What else was missing from the report was that the three residents of the apartment who were arrested had no criminal background, were completely cooperative with the police department on that night and are all in great academic standing at the school.

If the officers who responded to the scene that night were trying to make an example for future college parties in the area, they are making an example out of the wrong people.

For a Framingham resident to make such comparisons of FSC students to the homeless and criminals in our neighborhoods, they are making it more obvious that they themselves are the problem. Judging someone through second-hand knowledge is immature and outdated, obviously a juvenile move.

Before you make another misinformed judgment on people who are clearly better citizens than you, smarten up. It will help clear up the biggest problem in

Framingham.
ALICIA DEANE,
Dedham


----------



## frapmpd24 (Sep 3, 2004)

> The six arrested were: Kelly M. Knox, 20, of 47 Wesley Road, Framingham; Ryan Sullivan, 20, of Linslay Hall, Framingham; Lauren DiPietro, 20, of 22 Jordan Circle, Braintree; Christopher Kitchell, 21, of 14 Raymond St.; Benjamin Smith, 21, of 14 Raymond St.; and Brent C. Blair, 21, of 462 Savoy Road, Cheshire.
> Knox, Sullivan and DiPietro were charged with being minors in possession of alcohol, while Kitchell, Smith and Blair were charged with keeping a disorderly home. *Blair was also charged with resisting arrest.*


We know who the lawyer of the bunch was! :thumbup:


----------



## 209 (Jun 18, 2005)

*Blair was also charged with resisting arrest.*

Ill deal with this one when he comes home for winter break 

What a dummy!


----------



## chief801 (Dec 8, 2004)

dcs2244 said:


> You heard wrong, djgj200. C'mon up for the 'hoedown'...stick time a-plenty...UMASS/state/Amherst PD's...a real pain-in-the-a$$.

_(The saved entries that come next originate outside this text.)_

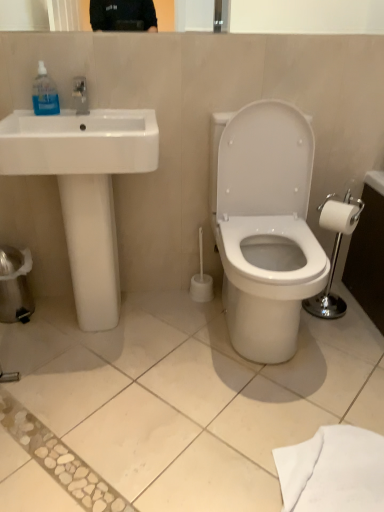
Question: Would you consider white glossy sink at left to be distant from white matte toilet paper at right?

Choices:
 (A) no
 (B) yes

Answer: (A)

Question: Does white glossy sink at left come in front of white matte toilet paper at right?

Choices:
 (A) no
 (B) yes

Answer: (B)

Question: Is white matte toilet paper at right at the back of white glossy sink at left?

Choices:
 (A) no
 (B) yes

Answer: (A)

Question: Could you tell me if white glossy sink at left is turned towards white matte toilet paper at right?

Choices:
 (A) no
 (B) yes

Answer: (A)

Question: Considering the relative sizes of white glossy sink at left and white matte toilet paper at right in the image provided, is white glossy sink at left smaller than white matte toilet paper at right?

Choices:
 (A) yes
 (B) no

Answer: (B)

Question: Is white glossy toilet at center situated inside white matte toilet paper at right or outside?

Choices:
 (A) inside
 (B) outside

Answer: (B)

Question: From a real-world perspective, is white glossy toilet at center positioned above or below white matte toilet paper at right?

Choices:
 (A) above
 (B) below

Answer: (B)

Question: Looking at their shapes, would you say white glossy toilet at center is wider or thinner than white matte toilet paper at right?

Choices:
 (A) thin
 (B) wide

Answer: (B)

Question: Relative to white matte toilet paper at right, is white glossy toilet at center in front or behind?

Choices:
 (A) behind
 (B) front

Answer: (B)

Question: Considering the relative positions of white glossy sink at left and white matte toilet paper at right in the image provided, is white glossy sink at left to the left or to the right of white matte toilet paper at right?

Choices:
 (A) right
 (B) left

Answer: (B)

Question: Considering the positions of white glossy sink at left and white matte toilet paper at right in the image, is white glossy sink at left wider or thinner than white matte toilet paper at right?

Choices:
 (A) wide
 (B) thin

Answer: (A)

Question: Considering the positions of point (107, 224) and point (354, 206), is point (107, 224) closer or farther from the camera than point (354, 206)?

Choices:
 (A) closer
 (B) farther

Answer: (A)

Question: Is white glossy sink at left bigger or smaller than white matte toilet paper at right?

Choices:
 (A) big
 (B) small

Answer: (A)

Question: Is point (334, 224) positioned closer to the camera than point (14, 115)?

Choices:
 (A) farther
 (B) closer

Answer: (A)

Question: Considering the relative positions of white matte toilet paper at right and white glossy sink at left in the image provided, is white matte toilet paper at right to the left or to the right of white glossy sink at left?

Choices:
 (A) right
 (B) left

Answer: (A)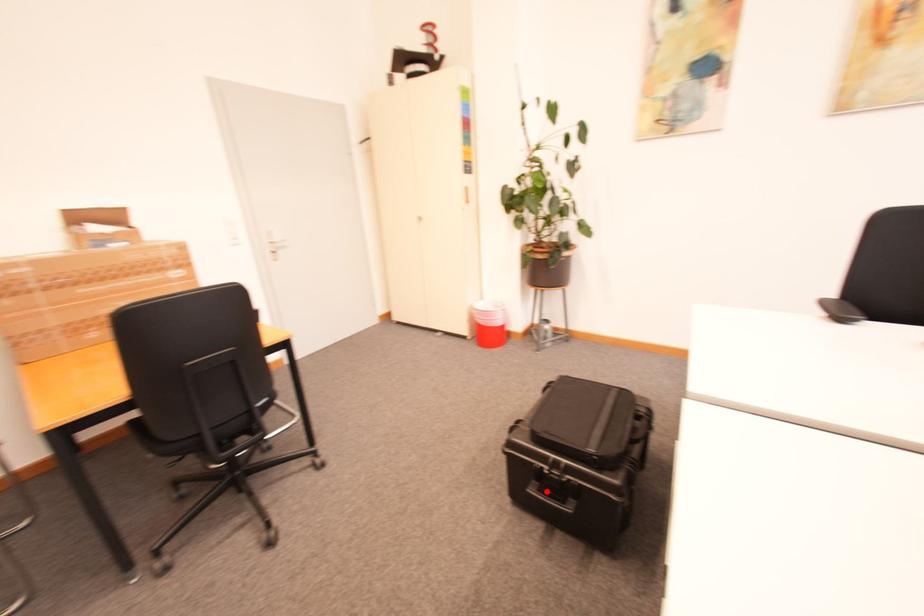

Would you be referring to the infamous "Hobart Hoedown"? Ahhhh those were the days....


----------



## fscpd907 (Jun 5, 2003)

*Letter: Police unduly criticized*
Friday, October 6, 2006

*A*s neighbors of 14 Raymond Street in Framingham, we take strong exception to the letter from Alicia Deane of Dedham regarding the Sept. 7 party at that address. What Ms. Deane failed to take into consideration are the following facts:

First, Raymond is a short, dead-end street, housing families, who, along with families and businesses on nearby streets, have suffered with these parties for more three years. During that time, the police have made 40 calls to the same apartment due to complaints about the student parties and finally declared the address a "zero tolerance" location.

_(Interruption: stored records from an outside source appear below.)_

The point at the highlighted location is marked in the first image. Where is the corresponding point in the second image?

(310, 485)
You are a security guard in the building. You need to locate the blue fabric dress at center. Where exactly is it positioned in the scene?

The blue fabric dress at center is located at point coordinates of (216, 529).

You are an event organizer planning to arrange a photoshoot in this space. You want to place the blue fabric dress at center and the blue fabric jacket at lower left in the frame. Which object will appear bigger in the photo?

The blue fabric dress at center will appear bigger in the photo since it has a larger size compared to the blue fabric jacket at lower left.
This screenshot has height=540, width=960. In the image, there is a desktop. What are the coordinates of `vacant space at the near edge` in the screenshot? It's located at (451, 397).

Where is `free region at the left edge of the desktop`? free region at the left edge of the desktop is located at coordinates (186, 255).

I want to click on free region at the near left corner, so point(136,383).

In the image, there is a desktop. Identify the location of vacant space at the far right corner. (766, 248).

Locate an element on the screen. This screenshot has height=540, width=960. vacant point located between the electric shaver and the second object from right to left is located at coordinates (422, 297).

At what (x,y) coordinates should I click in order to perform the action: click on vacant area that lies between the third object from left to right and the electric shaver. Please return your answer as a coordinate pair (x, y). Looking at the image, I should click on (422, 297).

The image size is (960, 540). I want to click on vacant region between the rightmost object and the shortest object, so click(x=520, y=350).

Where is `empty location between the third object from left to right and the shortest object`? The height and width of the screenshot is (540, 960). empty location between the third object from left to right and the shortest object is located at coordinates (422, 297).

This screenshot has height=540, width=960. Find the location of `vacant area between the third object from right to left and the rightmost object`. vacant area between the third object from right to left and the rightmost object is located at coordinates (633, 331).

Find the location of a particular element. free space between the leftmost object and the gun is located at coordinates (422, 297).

Second, on the evening in question, a neighbor alerted a resident of the apartment to the fact that if the party got out of control, the police would be called.

Third, if the party was "crashed" by uninvited guests, it was the responsibility of the hosts to call the police and have them removed.

Fourth, there is never any excuse for anyone, especially students "all in great academic standing," to slam car doors, urinate and scatter vodka bottles and beer cans on people's lawns, and scream obscenities at one another in the middle of the street.

As citizens of Framingham, we are proud of our police department and resent the criticism aimed at them as well as at us. We also suggest that Ms. Deane get both sides of any story in the future before making such allegations.

RAYMOND STREET RESIDENTS
Leo Mogan, James DeWolfe, Jack Clopeck, Mary Mogan-Vallon, Mark Vallon, Peter Lounsbury, Linda Devine, Barbara and Dave Sherman, Jean Burr, Jill Sadler, Kathy Sullivan, Lauren Cunningham

Framingham


----------



## Guest (Oct 7, 2006)

dcs2244 said:


> You heard wrong, djgj200. C'mon up for the 'hoedown'...stick time a-plenty...UMASS/state/Amherst PD's...a real pain-in-the-a$$.


Oh I've heard stories about this year. It's 7th in the country for parties, I can only imagine what it was like back when it was 3rd, or #1 if it made it that high. I know a guy that went there back in the 80's and he told me that when he went there in his Freshman year it was the end of October and hadn't been to one class yet.

They got a Crime Alert at UMass-Amherst. They had someone break into a cell tower and they had someone trying to light a car on fire and now there is something going on with theft of property. I know that was off topic, but I thought I would bring it up while on the subject of UMass-Amherst.


----------